Information on soil PH, lime, P and K indexes will allow for a targeted application of slurry, and choosing a fertiliser that has the correct balance of Nitrogen, Phosphorus, Potassium and Sulphur.

Allow three to six months between fertiliser P and K applications and taking fresh soil samples.

For non-derogation farmers and farmers stocked below 170kg N/ha in GLAS to remain Nitrate compliant, original soil samples taken, if not in date for 2022 or not replaced by a new set of soil samples, P Index 1, 2, and 3 lands reverted to P index 3 and P index 4 land will remain at P index 4 until the end of the GLAS extension year 2022.

From January 1, 2022, all farmers above 170 kg N/ha must take soil samples.

Where soil samples are not undertaken, Index 4 for Phosphorus will be assumed.

From January 1, 2023, all farmers above 130 kg N/ha must take soil samples.

Where soil samples are not undertaken, Index 4 for Phosphorus will be assumed.

All arable land sown from January 1, 2023, must take soil samples. The soil-sample results will allow the advisor and the farmer to tailor a fertiliser plan for the coming year to match the needs of the soil and the crop.

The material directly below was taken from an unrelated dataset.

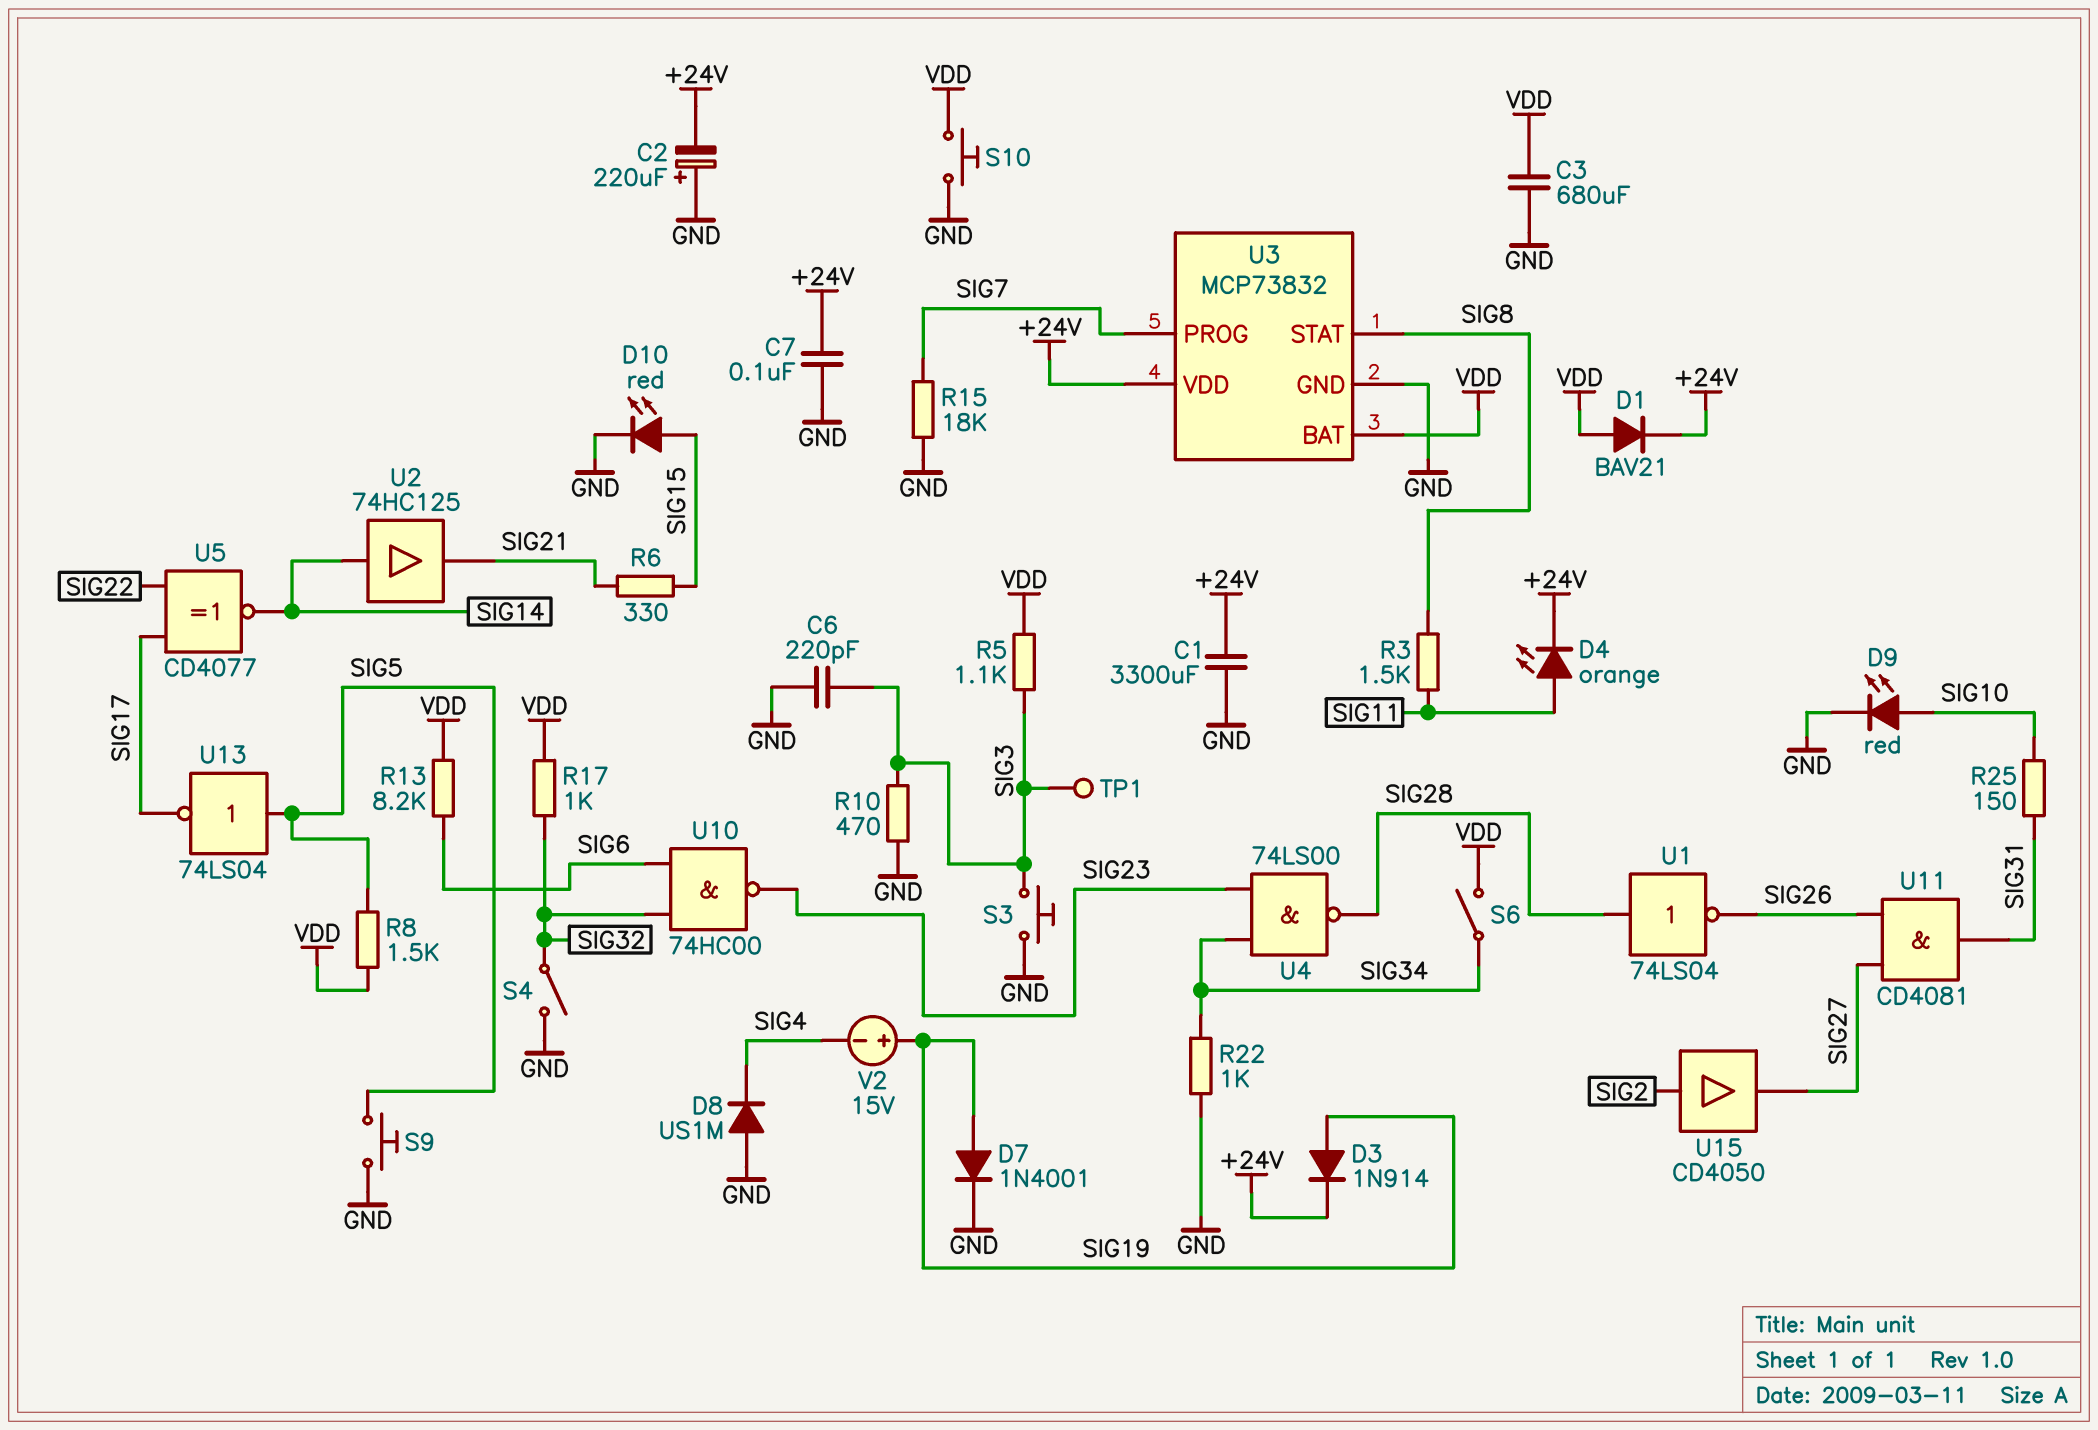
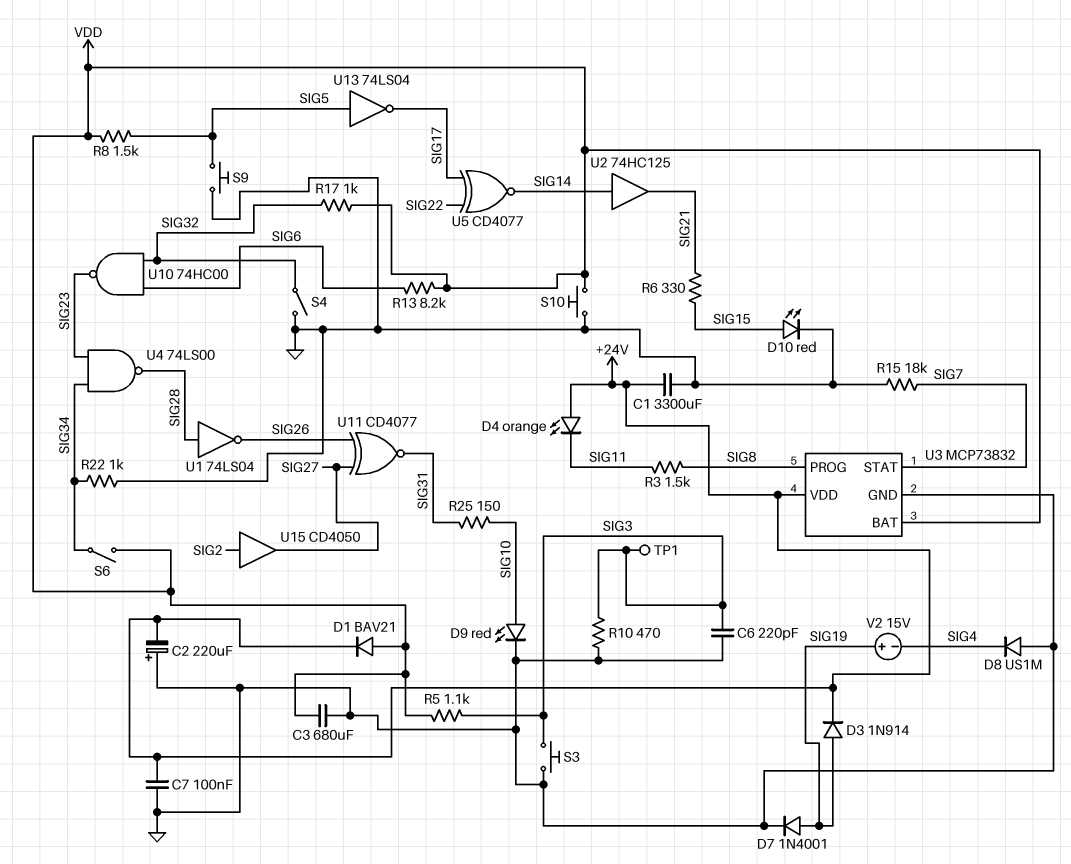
D4: LED orange (A SIG11, K +24V) -> LED orange (A +24V, K SIG11)
U3 pin PROG: SIG7 -> SIG8
U3 pin STAT: SIG8 -> SIG7
U11: AND CD4081 (in SIG26, in SIG27, out SIG31) -> XNOR CD4077 (in SIG26, in SIG27, out SIG31)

The number of soil samples to be taken and how many years between each sampling will depend on whether you are a Nitrate Derogation farmer or not, and this should be discussed with your advisor.

Your soil-sample analysis will show the rate of lime required depending on the soil type, soil pH and crop type.

In any case, the maximum that can be applied is 7.5 tonne/hectare and apply the balance after two years.

The advice given on the soil test report should always be cross-checked against an estimate of the total fertiliser allowance for the farm under the nitrates regulations.

There are cases where the full P advice may not be permitted on the farm under the regulations, so it is important to check this before you purchase or apply fertiliser.

Knowing the farm soil-fertility status, field by field, is the starting point to control fertiliser costs.